Say there are two pytorch tensors a
, which is float32
with shape [M, N]
, and b
, which is int64
with shape [K]
. The values in b
are within [0, M-1], so the following line gives a new tensor c
indexed by b
:
c = a[b] # [K, N] tensor whose i-th row is a[b[i]], with `IndexBackward`
However, in a project of mine, this line always reports the following error (which is detected with torch.autograd.detect_anomaly()
:
with torch.autograd.detect_anomaly():
[W python_anomaly_mode.cpp:104] Warning: Error detected in IndexBackward. Traceback of forward call that caused the error:
...
File "/home/user/project/model/network.py", line 60, in index_points
c = a[b]
(function _print_stack)
Traceback (most recent call last):
File "main.py", line 589, in <module>
main()
File "main.py", line 439, in main
train_stats = train(
File "/home/user/project/train_eval.py", line 866, in train
total_loss.backward()
File "/home/user/.local/lib/python3.8/site-packages/torch/_tensor.py", line 255, in backward
torch.autograd.backward(self, gradient, retain_graph, create_graph, inputs=inputs)

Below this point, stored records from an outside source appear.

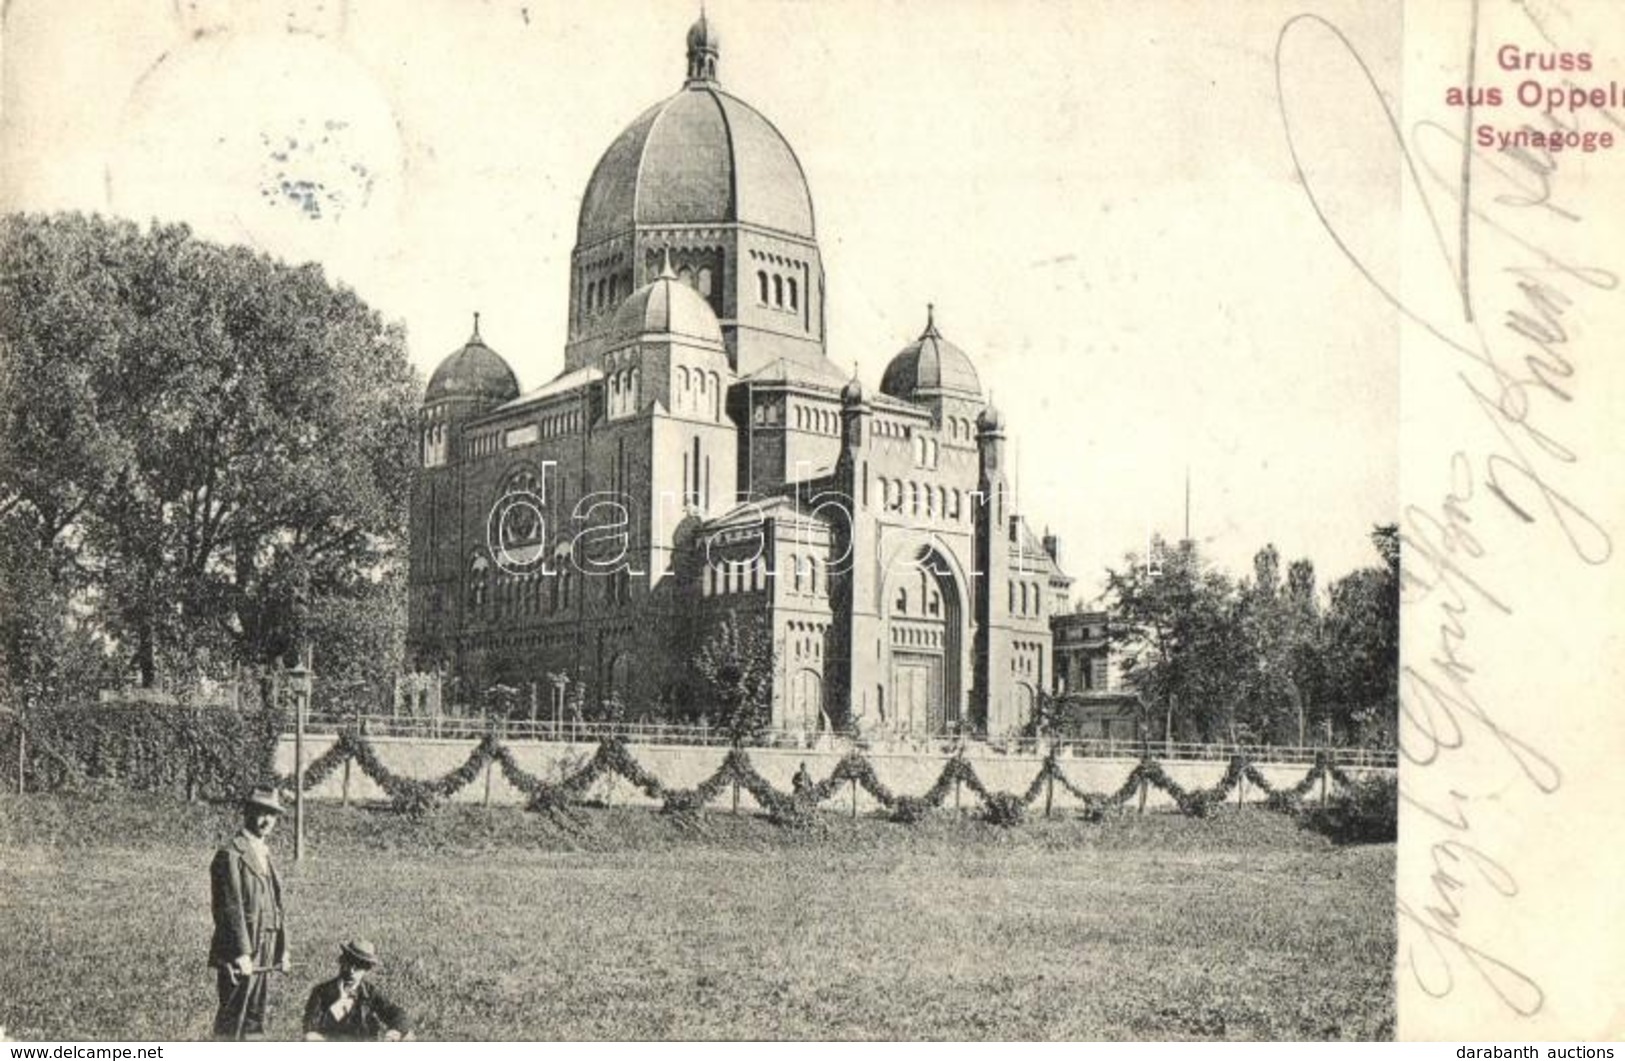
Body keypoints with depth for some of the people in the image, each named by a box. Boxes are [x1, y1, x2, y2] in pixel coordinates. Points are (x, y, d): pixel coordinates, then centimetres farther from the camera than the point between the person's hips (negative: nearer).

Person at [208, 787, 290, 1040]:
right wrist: (241, 954, -20)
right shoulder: (230, 855, -10)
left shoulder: (264, 854, 18)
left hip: (263, 955, 8)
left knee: (255, 1019, 10)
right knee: (232, 1021, -7)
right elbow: (231, 908, -16)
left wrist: (282, 950, 14)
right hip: (238, 955, -8)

File "/home/user/.local/lib/python3.8/site-packages/torch/autograd/__init__.py", line 147, in backward
Variable._execution_engine.run_backward(
RuntimeError: merge_sort: failed to synchronize: cudaErrorIllegalAddress: an illegal memory access was encountered
Note that the line c = a[b]
above is not the only occurrence of said error, but just one among many other lines with square-bracket indexing.

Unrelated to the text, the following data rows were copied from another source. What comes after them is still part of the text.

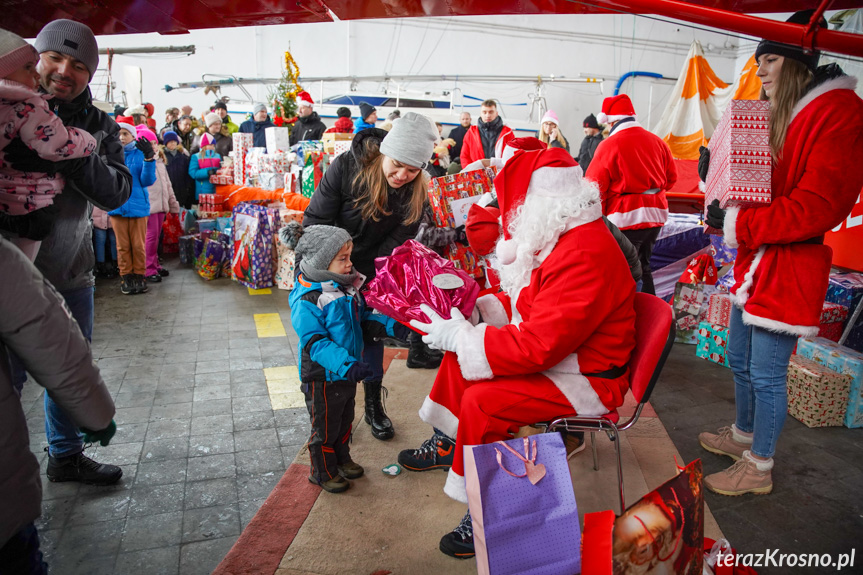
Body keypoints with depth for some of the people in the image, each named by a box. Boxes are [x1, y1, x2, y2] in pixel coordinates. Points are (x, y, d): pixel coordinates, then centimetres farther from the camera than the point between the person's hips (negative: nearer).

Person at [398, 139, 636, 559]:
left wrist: (460, 336, -23)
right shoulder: (558, 238, 3)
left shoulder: (585, 256, -30)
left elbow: (537, 346, -33)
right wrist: (476, 309, -2)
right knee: (458, 355, 9)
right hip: (548, 351, 10)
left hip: (587, 380, -10)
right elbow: (525, 301, 15)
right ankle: (448, 443, 28)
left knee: (481, 401, -24)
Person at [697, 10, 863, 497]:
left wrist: (739, 223, -21)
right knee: (740, 359, 20)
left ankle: (759, 468, 18)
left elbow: (817, 206, -22)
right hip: (754, 263, 9)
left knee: (767, 374, 1)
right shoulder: (778, 116, 14)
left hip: (788, 270, -9)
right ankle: (743, 435, 40)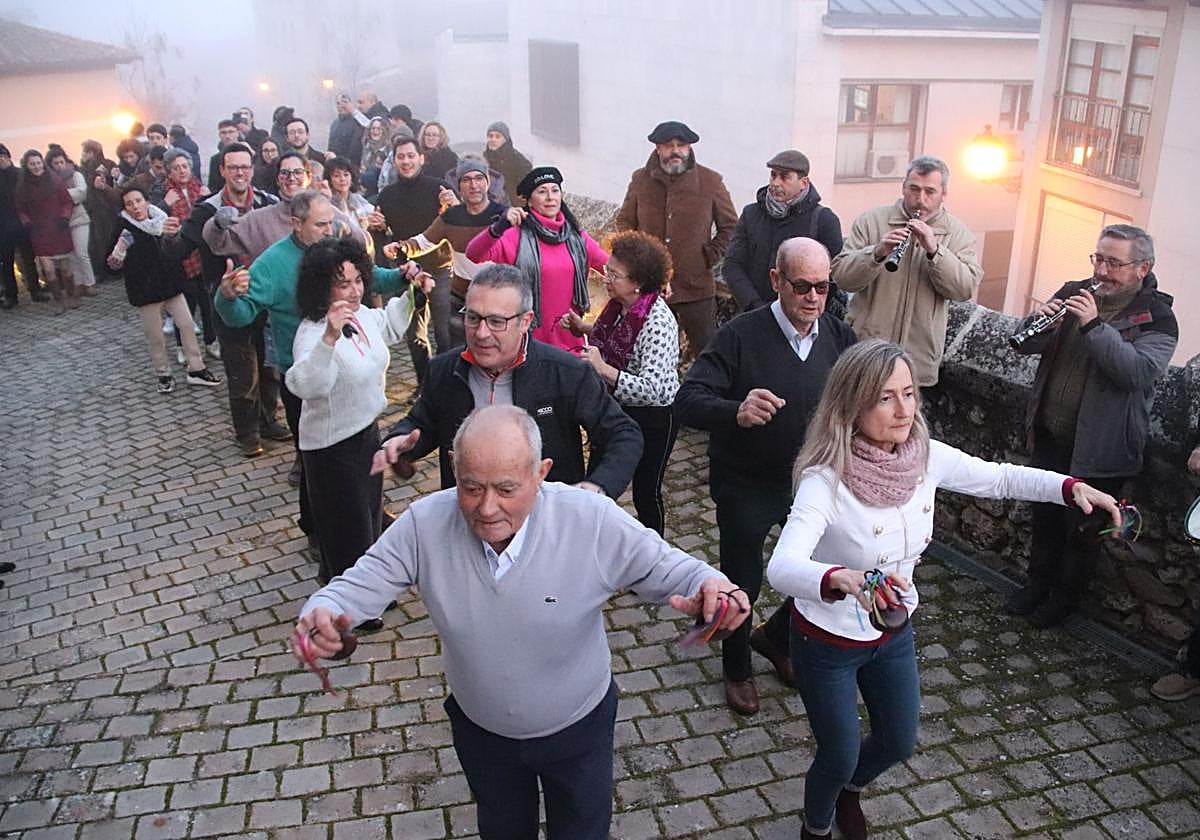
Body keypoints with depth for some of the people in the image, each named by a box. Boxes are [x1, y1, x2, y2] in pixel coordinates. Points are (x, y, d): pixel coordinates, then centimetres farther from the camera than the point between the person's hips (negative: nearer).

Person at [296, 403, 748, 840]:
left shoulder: (591, 519, -31)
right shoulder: (424, 524, -25)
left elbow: (662, 566, -20)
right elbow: (361, 585, -17)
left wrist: (708, 583, -42)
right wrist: (322, 611, -40)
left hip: (578, 726, -2)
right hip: (480, 731, 2)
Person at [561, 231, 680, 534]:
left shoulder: (657, 322, -29)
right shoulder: (620, 305, -4)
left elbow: (652, 389, -35)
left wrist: (603, 369, -40)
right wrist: (583, 327, 2)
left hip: (651, 417, -8)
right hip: (616, 407, 8)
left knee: (645, 491, 9)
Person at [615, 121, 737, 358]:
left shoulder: (710, 181, -2)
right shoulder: (640, 180, 4)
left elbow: (729, 225, 8)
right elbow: (625, 221, 15)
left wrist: (710, 257, -2)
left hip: (696, 287, -2)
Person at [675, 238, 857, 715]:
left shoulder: (839, 337, -6)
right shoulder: (740, 336, -21)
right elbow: (687, 401, -28)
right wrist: (736, 412, -49)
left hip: (812, 483, 4)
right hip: (746, 489, -4)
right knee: (742, 584, 11)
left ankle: (775, 638, 44)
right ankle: (737, 669, 40)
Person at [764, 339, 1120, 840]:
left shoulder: (924, 456, -15)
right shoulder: (826, 481, -33)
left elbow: (999, 479, 2)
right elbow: (782, 567, -46)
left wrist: (1073, 488, -13)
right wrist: (844, 578, -65)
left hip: (893, 632, 6)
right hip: (828, 642, -6)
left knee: (899, 744, 23)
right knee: (839, 757, 12)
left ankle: (850, 790, 58)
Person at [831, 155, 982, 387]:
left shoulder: (959, 234, 6)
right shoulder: (871, 221, 2)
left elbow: (966, 289, -8)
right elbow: (841, 276, -7)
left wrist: (934, 250, -20)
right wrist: (878, 252, -23)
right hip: (864, 344, -1)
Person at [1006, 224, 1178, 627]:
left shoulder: (1156, 318, -10)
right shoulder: (1075, 294, 3)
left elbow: (1140, 371, -26)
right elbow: (1025, 346, 3)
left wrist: (1095, 326, -32)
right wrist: (1039, 321, -19)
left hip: (1098, 448, -4)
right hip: (1049, 437, 5)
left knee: (1083, 529, 10)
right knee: (1045, 516, 20)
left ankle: (1065, 597, 31)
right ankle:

However, the problem magically goes away when I change the indexing style from
c = a[b]
to
c = a.index_select(0, b)
I don't understand why indexing with square brackets leads to illegal memory access, but this gives me enough reason to believe square-bracket indexing and index_select
are implemented differently. Understanding that could be the key to explain this. Also, since the project is rather large and not public, I can't share the exact codes here. You can just treat things above as background and focus on how square-bracket indexing and index_select
are different. Thanks!
Additional information:
torch.index_select
returns a new tensor which copies the indexed fields into a new memory location (docs).
torch.Tensor.select
or slicing returns a view of the original tensor (docs).
Without seeing more of your code, it's hard to say why this particular difference in functionality might cause the above error.